# What Is A B Band Converter?



## EricHilton1987 (Aug 23, 2009)

Hi, I just bought a directv box from someone and they gave me something called B Band Converter (BBC) Module. for KA-LO band up conversion.

I have no idea what this is. Can anyone explain what it is to me in lamen terms =) 
What is the purpose of the thing...
Thanks!


----------



## Shades228 (Mar 18, 2008)

When they originally built their receivers they had a frequency range they were using. The tuners inside the receivers only look for this range. They received approval to use a different set of frequencies and it was outside the range of the tuners inside. The BBC (B Band Converters) change the frequency from ones the receiver cannot see to one it can.


----------



## PokerJoker (Apr 12, 2008)

You put the BBC thing in line with the incoming signal cable. BBC screws into the box's satellite input, cable screws into the BBC.

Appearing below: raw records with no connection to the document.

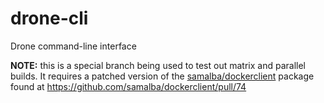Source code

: # drone-cli
Drone command-line interface

**NOTE:** this is a special branch being used to test out matrix and parallel builds.
It requires a patched version of the [samalba/dockerclient](https://github.com/samalba/dockerclient)
package found at https://github.com/samalba/dockerclient/pull/74
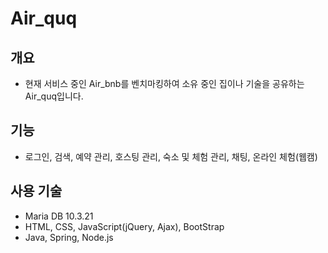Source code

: # Air_quq<br>
## 개요
* 현재 서비스 중인 Air_bnb를 벤치마킹하여 소유 중인 집이나 기술을 공유하는 Air_quq입니다.
## 기능
* 로그인, 검색, 예약 관리, 호스팅 관리, 숙소 및 체험 관리, 채팅, 온라인 체험(웹캠)
## 사용 기술
* Maria DB 10.3.21
* HTML, CSS, JavaScript(jQuery, Ajax), BootStrap
* Java, Spring, Node.js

These are used with the H2x and HR2x line of recevers and DVRs (and some other non-HD ones), except for the HR23 which doesn't need them.

If the box is a DVR you need two of them, one for each of the two satellite inputs.

You bought the box from a guy? As in, bought it used from somebody? Uh-oh. Chances are very good that 1) he was not legally allowed to sell it and 2) you won't be able to activate it. A huge majority of DirecTV boxes are leased, not purchased, and they don't actually belong to the subscriber, and cannot be sold or transferred. (This is true even if the person paid $100-200 when they got the box - it is still not owned by them.) There are exceptions to this, and possibly you are OK, but I would certainly call DirecTV with the receiver ID number and check it out.

Keith


----------



## Scott in FL (Mar 18, 2008)

Shades228 said:


> When they originally built their receivers they had a frequency range they were using. The tuners inside the receivers only look for this range. They received approval to use a different set of frequencies and it was outside the range of the tuners inside. The BBC (B Band Converters) change the frequency from ones the receiver cannot see to one it can.


I _think_ the reason the different set of frequencies came about is because DTV leases bandwidth from a second satellite located at 103 (actually, 102.8). If you look at Lyngsat.com it shows the D10 and Spaceway 1 satellites co-located at 102.8 degrees West. The transponder frequencies for these two satellites is more than 1,000 MHz apart. It looks to me that this was too much for the receivers to handle, so the BBC is used to switch between Lo (D10 satellite) and Hi (Spaceway 1) frequencies.

A similar situation exists at 99.2 degrees West.


----------



## timekeeper (Aug 23, 2009)

Proprietory Equipment........
"You want my service, buy my Equipment"

DTV could have done the same with standard DBS Equip. but this promotes customer loyalty so-to-speak.

As explained earlier......it's a frequency converter.


----------